Francione has said that dogs are “refugees in a world in which they
don’t belong.” Think of a society that has no meat, no seeing-eye
dogs, no pets of any kind. It’s impossible to quantify the
consequences to our society if all animals were suddenly off limits.
But that’s the goal of the animal rights movement.

FPM: I was intrigued by your observation that the recent tragedy [9]
in Orlando, Fla., where a killer whale drowned his female trainer,
serves as a refutation of the animal rights movement, at least in so
far as it illustrates the moral distinctions between humans and
animals that they deny. How exactly did that illustrate the point?

Smith: This was a terrible tragedy, but what the whale did was not
wrong in the moral sense: no one called for the whale to be arrested,
tried, or punished. It was accepted that a killer whale was just being
a killer whale. If I had done that to a woman, that would be murder.
But animals don’t have moral agency and so we don’t call for them to
be held to account in a way that humans can – and should – be held to
account. This is a crucial distinction between humans and animals. We
have moral capacities, the ability to reason, etc., that make us
unique. That is part of human exceptionalism.

FPM: Although your book is primarily critical of the animal rights
movement for it’s too-extreme definition of animal welfare, you’ve
also been critical of those on the other extreme who suggest too
narrow a view of animal rights. As you’ve noted, some have defended
using animals as property; one writer, though not approving of his
treatment of dogs, nonetheless defended Michael Vick’s right to treat
them as his property. The majority of us would instinctively recoil at
that argument, but can you explain why it is wrong?

Smith: The philosopher Descartes said that animals were automatons,
and so it didn’t matter what we did to them. But today we understand
that animals have feelings: they feel pain and they can experience
fear. They are not inanimate objects, like a book that you can tear,
trample on and burn. And they are not plants, which don’t experience
emotional pain. Because we understand that animals feel pain, we are
morally bound by a duty to animals to treat them properly, and not to
cause them gratuitous suffering. This is our moral duty as humans.
When Vick abused and tortured his dogs, he denigrated his own
humanity.

It is because we have moral agency that we should seek ways to reduce
the suffering of animals, whether it is cattle or pigs raised on
factory farms. In my book, I have a chapter on Dr. Temple Grandin.
Grandin is autistic, so she sees the world visually, like an animal
would, as opposed to intellectually. And because she understood how
animals see the world, she was able to design improved methods for
slaughter that reduce animal suffering. The greater our ability to
reduce animal suffering the more we should pursue it.
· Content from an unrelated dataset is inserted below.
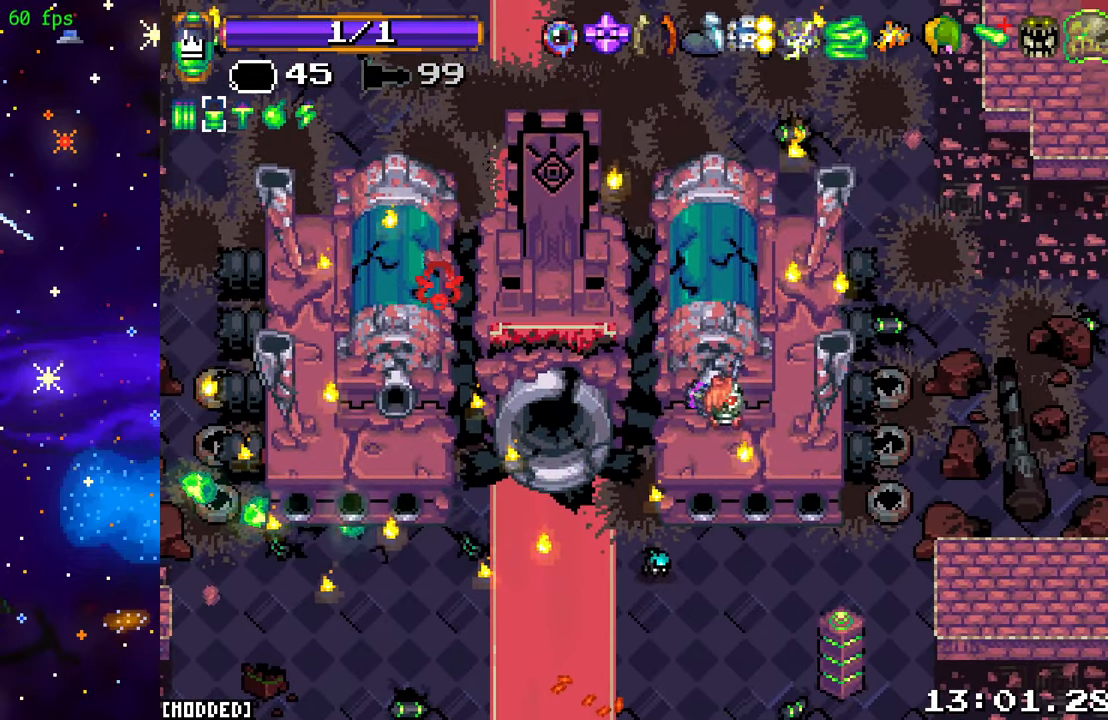
{"buttons": [], "left_stick": "center", "right_stick": "left", "events": []}
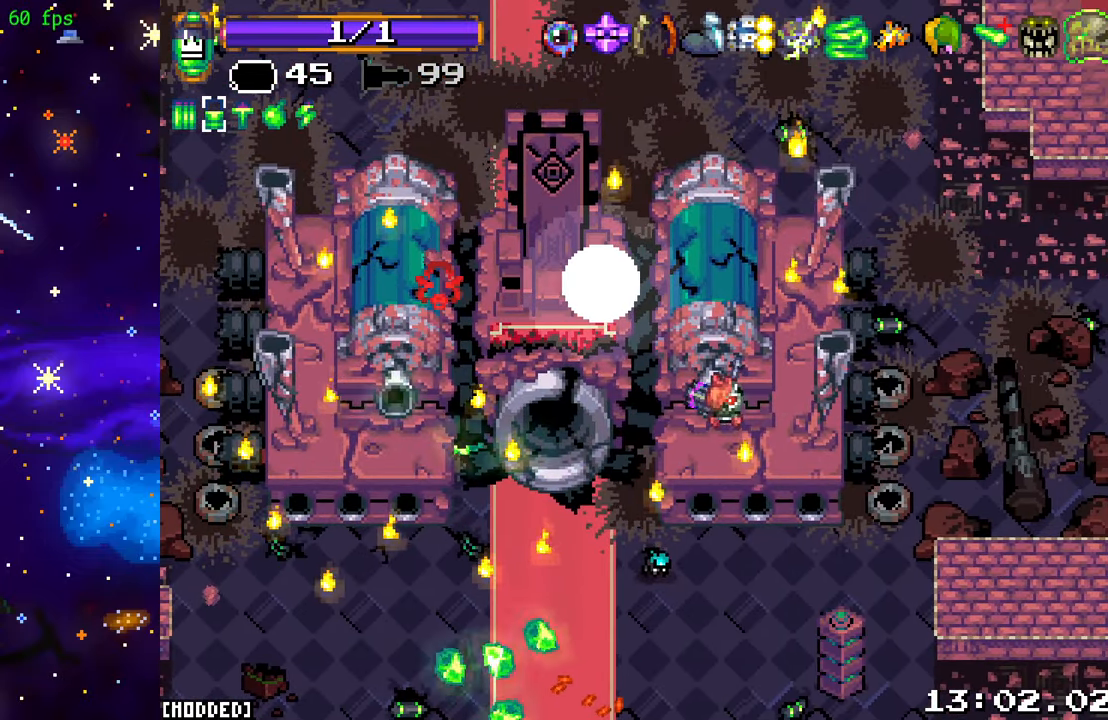
{"buttons": [], "left_stick": "up", "right_stick": "left", "events": [[83, "left_stick", "left"], [283, "left_stick", "up-left"], [400, "left_stick", "up"]]}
FPM: Are there any particular practices or treatments of animals in
use today that you find especially objectionable?

Smith: Bull fights. They are remnants of a Roman, coliseum-like
culture. It’s deeply distressing for the animal. You have a bull being
baited, tortured, taunted and stabbed, until it tires long enough for
the matador to run a sword through its heart. Someone may then eat the
meat. There should always be some consideration of the benefit to
humanity versus the suffering caused to the animal. I think bull
fights would fail that test.

I would also oppose things like internet hunting, where you have
people killing animals with remote controlled guns using webcams. This
is killing for the sake of killing. But I am not opposed to hunting
for food, and not even necessarily to hunting for sport. In Africa,
sport hunting supports their ability to cull animal herds and maintain
wildlife parks.

FPM: Finally, I would be curious to get your view on the vegetarian
question. Are vegetarians inherently more moral than meat eaters?

Smith: Not at all. Humans are biologically omnivorous, and meat is a
natural, nutritious food source. I respect those who don’t eat meat
for ethical reasons, who refuse to eat anything with a face. But I see
it as akin to monasticism. A monk is not more moral than a married
couple that has normal sexual relations. The fact that some people
choose not to eat meat doesn’t make those who do any less moral.

FPM: Wesley Smith, thanks very much for your time.